Deep Learning-Driven Multimodal Integration of miRNA and Radiomic for Lung Cancer Diagnosis
Yuanyuan Chen, Dikang Chen, Xiaohui Liu, Hui Jiang, Xuemei Wang
Abstract
Lung cancer remains one of the most common and deadly malignancies worldwide. Current diagnosis and staging primarily rely on biopsy techniques, which fail to comprehensively characterize the molecular profiles and tumor microenvironment. Current studies demonstrate the promising performance (AUC = 82%) of miRNA-based predictive models, but exclusive reliance on miRNA signatures is limited by incomplete capture of tumor heterogeneity.
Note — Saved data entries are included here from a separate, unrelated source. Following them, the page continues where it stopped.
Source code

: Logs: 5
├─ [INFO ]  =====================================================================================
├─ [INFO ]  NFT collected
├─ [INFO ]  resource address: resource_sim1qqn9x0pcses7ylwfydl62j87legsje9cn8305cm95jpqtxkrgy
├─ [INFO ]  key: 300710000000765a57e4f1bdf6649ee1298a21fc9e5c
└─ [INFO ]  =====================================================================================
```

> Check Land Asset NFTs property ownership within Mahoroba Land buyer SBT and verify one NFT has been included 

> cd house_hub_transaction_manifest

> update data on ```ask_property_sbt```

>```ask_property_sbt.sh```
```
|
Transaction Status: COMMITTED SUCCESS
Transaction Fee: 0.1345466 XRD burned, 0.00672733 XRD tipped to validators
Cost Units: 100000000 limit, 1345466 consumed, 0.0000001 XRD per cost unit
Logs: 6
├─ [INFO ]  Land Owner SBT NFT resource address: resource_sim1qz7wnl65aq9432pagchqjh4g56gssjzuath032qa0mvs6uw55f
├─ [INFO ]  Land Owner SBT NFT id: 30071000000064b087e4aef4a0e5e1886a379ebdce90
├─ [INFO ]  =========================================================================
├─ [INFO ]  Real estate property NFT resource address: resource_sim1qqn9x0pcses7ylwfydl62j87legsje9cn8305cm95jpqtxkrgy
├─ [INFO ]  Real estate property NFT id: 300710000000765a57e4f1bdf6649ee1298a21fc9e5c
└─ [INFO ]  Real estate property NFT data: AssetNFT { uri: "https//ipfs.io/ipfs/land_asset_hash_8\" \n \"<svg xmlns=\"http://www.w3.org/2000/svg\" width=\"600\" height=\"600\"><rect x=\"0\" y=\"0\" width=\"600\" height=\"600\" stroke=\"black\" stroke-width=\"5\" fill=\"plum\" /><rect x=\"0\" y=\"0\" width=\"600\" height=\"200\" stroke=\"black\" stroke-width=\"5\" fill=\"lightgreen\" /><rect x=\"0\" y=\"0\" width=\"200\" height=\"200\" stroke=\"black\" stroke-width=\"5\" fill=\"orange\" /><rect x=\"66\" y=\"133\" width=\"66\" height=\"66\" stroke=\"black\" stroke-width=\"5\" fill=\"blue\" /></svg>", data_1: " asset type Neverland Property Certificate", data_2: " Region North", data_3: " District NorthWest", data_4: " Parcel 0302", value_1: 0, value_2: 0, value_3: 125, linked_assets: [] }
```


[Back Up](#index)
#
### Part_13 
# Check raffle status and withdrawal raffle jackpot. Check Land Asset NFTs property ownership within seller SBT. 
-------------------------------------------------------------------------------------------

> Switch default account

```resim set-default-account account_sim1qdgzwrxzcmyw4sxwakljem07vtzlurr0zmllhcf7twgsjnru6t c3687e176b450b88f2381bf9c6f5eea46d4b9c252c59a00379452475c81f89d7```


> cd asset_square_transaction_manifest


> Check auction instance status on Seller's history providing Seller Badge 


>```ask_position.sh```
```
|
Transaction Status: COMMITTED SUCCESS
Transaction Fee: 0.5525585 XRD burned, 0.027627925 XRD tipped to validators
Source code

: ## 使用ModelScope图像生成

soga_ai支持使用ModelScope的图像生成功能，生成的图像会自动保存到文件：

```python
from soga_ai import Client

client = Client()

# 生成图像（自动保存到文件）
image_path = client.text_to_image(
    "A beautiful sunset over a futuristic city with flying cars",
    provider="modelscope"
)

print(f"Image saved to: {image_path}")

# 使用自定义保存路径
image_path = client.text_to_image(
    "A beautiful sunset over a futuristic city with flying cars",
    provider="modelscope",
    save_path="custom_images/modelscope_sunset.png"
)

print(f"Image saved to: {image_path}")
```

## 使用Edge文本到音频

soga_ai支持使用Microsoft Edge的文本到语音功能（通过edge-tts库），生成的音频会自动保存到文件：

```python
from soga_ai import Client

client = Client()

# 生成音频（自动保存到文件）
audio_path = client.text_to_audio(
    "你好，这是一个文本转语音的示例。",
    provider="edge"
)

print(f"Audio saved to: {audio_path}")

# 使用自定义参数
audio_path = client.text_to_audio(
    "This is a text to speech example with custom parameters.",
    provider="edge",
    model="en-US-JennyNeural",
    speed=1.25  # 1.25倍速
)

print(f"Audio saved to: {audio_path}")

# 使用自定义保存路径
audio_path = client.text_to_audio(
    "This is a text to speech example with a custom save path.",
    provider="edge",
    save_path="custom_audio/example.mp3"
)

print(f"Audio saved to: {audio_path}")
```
Integrating imaging and genomic data can further enhance model accuracy, with functional nanomaterials serving as core advanced biosensing platforms to bridge miRNA sensing and radiomic fusion. Consequently, integrating imaging and genomic data can further enhance model accuracy. Recent research employing DenseNet architecture for the multimodal fusion of miRNA and radiomic features achieved an AUC of 0.98 with 85.7% sensitivity. This review summarizes advances in miRNA biomarkers, deep learning-driven radiogenomics, and critical roles of functional nanomaterials in biosensing-enabled multimodal integration, along with challenges and future directions for clinical translation.